To my mind, however, the best parallel here is not Selma but Pine Ridge and all the other places in the Dakotas where authorities fought the American Indian Movement in a series of skirmishes and sieges so well documented by Peter Matthiessen’s “In the Spirit of Crazy Horse.” How I wish he were still with us to add his perspective on what’s unfolding there today.

And I think the sometimes embarrassing conduct of Morton County Sheriff Kyle Kirchmeier and the officers he commands shouldn’t shift all the focus away from the behavior of Energy Transfer Partners, which by most accounts has muscled its way through state-level project reviews and is suing protest leaders in a clear attempt at intimidating them into silence.

Meanwhile, the Standing Rock protest has set off like-minded demonstrations in Detroit, St. Louis, Toronto and, of course, at the White House; according to The Nation, more than 100 protests were planned worldwide for Tuesday.

It has also inspired a Michigan tribe to withdraw its approval of a settlement between the Environmental Protection Agency and the Enbridge pipeline company over damage from the big spill at Kalamazoo in 2010. Echoing the Standing Rock Sioux, the Grand Traverse Band of Ottawa and Chippewa says its treaty rights to consultation on matters affecting the Straits of Mackinac, which are crossed by an Enbridge line, were ignored in drafting the deal.

Where do we go from here?

Most of the DAPL project can go forward despite the administration’s decision to temporarily block construction on Corps-controlled land on or under the Missouri River at Lake Oahe until it resolves “important issues [of consultation] raised by the Standing Rock Sioux Tribe and other tribal nations and their members regarding the Dakota Access pipeline specifically, and pipeline-related decision-making generally.”

The announcement said the Corps will “move expeditiously” to reach this resolution and asked Energy Transfer Partners to voluntarily suspend DAPL work elsewhere until that’s done; to nobody’s surprise, the company declined.

At the same time, the Corps’ NWP 12 is heading for expiration next May unless it is renewed; public comments on renewal were collected during the summer but no decision has been made. Given the level of controversy that has arisen from the DAPL example, it seems fair to wonder if there might not be significant changes, at the least, in store for the permit or the ways it is applied.
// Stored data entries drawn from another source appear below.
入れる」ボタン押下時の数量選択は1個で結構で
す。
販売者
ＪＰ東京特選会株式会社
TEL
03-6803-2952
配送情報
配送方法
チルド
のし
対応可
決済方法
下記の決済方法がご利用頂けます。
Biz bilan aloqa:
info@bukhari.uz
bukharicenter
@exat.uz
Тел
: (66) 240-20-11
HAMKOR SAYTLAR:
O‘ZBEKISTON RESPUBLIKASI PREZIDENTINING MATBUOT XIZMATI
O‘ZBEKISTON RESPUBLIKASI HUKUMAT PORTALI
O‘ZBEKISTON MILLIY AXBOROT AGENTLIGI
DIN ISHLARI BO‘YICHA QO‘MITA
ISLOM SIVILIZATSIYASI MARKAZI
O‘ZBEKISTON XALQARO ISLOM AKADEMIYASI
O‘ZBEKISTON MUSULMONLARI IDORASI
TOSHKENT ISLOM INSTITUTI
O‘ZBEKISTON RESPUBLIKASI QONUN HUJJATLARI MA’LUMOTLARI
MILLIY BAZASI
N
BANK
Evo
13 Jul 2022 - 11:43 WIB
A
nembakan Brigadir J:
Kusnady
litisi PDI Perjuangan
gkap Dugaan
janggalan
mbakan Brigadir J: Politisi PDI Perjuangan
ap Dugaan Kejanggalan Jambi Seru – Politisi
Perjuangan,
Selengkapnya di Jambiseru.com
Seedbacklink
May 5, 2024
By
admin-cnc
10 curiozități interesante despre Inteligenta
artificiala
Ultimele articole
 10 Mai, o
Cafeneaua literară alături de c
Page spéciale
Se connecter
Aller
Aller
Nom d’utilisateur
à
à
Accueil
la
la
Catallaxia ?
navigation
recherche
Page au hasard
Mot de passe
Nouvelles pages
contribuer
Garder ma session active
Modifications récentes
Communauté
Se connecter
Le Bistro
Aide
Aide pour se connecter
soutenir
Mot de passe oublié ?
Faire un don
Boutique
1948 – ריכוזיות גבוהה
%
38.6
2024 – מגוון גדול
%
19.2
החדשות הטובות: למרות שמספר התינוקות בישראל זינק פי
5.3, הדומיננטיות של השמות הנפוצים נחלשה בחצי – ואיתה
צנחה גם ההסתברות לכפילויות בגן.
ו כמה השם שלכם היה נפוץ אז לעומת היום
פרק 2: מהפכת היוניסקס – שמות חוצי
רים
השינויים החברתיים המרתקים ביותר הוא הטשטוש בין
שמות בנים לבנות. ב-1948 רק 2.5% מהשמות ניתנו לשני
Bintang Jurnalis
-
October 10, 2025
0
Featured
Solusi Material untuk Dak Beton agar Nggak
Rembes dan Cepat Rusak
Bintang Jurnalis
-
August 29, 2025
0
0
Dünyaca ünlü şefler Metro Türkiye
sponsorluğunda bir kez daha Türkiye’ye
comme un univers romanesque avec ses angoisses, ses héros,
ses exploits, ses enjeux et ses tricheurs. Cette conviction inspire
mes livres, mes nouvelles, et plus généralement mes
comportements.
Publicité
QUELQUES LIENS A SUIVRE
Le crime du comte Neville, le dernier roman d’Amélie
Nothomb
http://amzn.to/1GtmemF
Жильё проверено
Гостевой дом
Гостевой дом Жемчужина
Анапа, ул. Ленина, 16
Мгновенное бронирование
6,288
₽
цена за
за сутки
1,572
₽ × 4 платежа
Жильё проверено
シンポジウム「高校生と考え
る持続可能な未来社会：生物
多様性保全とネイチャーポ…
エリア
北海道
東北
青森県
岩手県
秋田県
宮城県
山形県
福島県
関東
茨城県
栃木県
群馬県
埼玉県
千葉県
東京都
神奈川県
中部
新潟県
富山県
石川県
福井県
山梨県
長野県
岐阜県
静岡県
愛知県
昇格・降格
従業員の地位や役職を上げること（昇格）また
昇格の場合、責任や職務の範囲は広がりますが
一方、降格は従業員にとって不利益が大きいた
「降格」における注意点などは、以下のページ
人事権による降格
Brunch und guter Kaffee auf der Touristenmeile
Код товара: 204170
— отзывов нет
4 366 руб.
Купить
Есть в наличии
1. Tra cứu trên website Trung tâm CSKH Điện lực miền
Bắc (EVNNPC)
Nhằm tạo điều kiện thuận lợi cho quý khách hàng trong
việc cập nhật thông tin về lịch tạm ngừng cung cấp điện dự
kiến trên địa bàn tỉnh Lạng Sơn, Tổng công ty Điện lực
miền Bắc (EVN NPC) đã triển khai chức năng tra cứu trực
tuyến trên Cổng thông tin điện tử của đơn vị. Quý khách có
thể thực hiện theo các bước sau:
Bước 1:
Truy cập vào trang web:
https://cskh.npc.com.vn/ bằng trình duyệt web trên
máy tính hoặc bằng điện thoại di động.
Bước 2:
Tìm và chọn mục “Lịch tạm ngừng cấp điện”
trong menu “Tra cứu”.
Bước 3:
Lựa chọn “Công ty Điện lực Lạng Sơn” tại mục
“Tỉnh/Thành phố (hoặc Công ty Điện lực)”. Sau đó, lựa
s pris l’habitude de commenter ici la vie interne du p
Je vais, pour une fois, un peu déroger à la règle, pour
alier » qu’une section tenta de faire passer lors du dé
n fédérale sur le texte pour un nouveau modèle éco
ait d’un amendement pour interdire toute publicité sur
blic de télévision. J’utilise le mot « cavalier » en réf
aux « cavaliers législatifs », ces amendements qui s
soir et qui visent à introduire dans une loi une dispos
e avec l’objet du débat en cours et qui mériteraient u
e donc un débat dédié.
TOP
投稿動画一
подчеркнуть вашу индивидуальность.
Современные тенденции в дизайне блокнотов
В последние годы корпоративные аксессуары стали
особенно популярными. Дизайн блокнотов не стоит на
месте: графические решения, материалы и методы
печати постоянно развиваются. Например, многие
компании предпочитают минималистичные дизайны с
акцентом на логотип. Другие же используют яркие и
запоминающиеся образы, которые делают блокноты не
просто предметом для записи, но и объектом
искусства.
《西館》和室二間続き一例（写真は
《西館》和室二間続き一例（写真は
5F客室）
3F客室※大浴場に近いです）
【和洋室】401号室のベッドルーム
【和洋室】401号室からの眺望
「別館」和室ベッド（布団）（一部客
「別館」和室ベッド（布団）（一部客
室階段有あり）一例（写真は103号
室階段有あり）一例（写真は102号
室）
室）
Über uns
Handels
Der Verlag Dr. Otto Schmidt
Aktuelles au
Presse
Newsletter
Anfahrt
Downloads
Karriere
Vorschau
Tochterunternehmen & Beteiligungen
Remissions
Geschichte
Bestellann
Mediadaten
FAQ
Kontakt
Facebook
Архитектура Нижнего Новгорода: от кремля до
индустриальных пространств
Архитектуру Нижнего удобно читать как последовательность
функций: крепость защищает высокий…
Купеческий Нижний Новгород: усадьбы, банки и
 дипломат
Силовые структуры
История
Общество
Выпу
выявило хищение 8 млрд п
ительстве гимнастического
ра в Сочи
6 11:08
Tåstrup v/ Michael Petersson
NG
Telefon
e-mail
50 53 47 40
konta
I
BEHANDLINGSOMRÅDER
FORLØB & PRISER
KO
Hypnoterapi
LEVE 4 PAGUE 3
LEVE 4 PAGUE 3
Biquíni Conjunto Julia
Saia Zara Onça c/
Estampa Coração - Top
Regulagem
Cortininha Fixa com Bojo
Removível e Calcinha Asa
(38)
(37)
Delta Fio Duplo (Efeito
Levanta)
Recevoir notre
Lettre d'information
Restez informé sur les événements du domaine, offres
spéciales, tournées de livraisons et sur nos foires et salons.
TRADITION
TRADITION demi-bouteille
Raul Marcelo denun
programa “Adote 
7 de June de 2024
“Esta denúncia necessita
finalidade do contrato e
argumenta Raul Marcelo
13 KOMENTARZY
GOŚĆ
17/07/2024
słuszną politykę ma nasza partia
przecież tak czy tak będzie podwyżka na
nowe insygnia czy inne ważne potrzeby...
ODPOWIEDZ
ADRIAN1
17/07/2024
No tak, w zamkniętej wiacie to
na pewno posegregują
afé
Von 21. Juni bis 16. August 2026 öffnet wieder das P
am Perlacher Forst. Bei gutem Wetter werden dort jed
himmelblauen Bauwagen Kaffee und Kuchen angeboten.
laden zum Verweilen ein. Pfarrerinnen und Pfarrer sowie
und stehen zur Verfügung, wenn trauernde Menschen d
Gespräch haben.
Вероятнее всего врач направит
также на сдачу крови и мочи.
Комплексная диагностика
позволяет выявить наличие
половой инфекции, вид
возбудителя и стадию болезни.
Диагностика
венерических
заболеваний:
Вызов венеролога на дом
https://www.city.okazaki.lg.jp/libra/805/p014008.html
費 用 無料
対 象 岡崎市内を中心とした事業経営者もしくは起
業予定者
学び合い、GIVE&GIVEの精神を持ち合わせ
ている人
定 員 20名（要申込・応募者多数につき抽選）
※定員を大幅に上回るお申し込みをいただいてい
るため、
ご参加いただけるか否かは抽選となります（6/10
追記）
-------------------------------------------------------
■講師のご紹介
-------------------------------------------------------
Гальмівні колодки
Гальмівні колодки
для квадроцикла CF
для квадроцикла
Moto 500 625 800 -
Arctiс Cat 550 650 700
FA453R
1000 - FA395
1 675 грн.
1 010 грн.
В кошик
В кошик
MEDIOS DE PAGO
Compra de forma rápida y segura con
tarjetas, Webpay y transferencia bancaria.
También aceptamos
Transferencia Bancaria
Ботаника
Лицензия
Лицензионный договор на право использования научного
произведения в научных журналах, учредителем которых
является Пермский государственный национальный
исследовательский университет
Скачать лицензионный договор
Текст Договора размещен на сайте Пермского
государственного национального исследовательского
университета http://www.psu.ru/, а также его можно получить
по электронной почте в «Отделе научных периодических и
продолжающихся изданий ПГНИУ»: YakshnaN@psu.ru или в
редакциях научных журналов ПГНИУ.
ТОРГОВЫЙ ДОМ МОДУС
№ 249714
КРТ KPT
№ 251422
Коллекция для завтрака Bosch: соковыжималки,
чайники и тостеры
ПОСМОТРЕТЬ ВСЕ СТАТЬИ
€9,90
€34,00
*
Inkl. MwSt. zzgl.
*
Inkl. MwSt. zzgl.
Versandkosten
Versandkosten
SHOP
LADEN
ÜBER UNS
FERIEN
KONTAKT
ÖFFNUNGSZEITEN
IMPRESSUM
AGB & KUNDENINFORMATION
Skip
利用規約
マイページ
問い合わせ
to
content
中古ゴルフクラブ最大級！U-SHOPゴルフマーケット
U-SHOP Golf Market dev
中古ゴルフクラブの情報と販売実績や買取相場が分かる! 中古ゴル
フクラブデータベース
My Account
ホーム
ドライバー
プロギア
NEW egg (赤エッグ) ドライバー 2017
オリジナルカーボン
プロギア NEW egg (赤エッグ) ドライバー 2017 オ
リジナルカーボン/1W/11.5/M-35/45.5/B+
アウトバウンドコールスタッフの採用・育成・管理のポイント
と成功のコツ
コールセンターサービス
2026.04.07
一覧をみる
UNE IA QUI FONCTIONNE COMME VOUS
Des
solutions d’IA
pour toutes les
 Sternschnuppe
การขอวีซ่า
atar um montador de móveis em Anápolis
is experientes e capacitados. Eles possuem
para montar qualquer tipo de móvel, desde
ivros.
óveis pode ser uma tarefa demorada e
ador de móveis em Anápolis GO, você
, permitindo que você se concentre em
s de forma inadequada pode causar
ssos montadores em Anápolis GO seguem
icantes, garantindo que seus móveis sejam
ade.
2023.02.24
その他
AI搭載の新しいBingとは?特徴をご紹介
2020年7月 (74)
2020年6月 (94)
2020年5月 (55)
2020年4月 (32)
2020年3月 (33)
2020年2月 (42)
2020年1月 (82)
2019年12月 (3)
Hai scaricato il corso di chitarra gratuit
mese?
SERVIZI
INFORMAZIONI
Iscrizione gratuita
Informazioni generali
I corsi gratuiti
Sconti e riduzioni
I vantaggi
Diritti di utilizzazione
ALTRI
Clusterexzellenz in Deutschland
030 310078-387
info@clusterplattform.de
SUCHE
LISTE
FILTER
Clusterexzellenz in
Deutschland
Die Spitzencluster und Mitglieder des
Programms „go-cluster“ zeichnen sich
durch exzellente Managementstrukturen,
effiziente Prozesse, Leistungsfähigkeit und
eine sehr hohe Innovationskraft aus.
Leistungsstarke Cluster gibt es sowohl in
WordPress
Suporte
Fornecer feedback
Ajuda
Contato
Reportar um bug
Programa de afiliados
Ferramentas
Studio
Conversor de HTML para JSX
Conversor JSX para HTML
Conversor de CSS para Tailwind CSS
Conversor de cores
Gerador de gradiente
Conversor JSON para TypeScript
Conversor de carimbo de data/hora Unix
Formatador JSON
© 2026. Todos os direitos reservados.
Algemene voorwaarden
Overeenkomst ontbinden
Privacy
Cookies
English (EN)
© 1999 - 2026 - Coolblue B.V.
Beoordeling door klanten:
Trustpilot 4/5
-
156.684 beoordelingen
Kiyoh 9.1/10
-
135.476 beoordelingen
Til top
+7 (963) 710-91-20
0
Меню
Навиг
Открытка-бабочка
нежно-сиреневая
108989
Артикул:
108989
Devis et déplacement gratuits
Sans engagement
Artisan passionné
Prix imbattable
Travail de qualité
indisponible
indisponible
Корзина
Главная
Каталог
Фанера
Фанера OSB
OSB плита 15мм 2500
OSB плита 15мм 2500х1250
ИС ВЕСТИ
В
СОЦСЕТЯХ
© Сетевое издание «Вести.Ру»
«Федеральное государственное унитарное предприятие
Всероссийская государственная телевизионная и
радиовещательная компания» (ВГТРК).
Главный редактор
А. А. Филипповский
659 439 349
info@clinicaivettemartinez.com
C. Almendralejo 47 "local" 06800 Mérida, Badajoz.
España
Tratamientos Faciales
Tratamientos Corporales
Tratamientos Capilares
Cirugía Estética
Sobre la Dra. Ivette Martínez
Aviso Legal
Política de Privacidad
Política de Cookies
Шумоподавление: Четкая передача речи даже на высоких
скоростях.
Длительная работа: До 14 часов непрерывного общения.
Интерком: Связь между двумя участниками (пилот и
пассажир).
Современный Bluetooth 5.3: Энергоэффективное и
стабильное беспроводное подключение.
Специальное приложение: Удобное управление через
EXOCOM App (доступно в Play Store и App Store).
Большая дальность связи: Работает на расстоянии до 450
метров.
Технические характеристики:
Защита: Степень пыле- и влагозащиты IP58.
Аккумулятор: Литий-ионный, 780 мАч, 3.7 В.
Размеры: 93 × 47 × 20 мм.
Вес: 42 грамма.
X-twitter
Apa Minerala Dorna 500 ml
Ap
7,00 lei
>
Especially given this paragraph from the announcement:

Furthermore, this case has highlighted the need for a serious discussion on whether there should be nationwide reform with respect to considering tribes’ views on these types of infrastructure projects. Therefore, this fall, we will invite tribes to formal, government-to-government consultations on two questions:  (1) within the existing statutory framework, what should the federal government do to better ensure meaningful tribal input into infrastructure-related reviews and decisions and the protection of tribal lands, resources, and treaty rights; and (2) should new legislation be proposed to Congress to alter that statutory framework and promote those goals.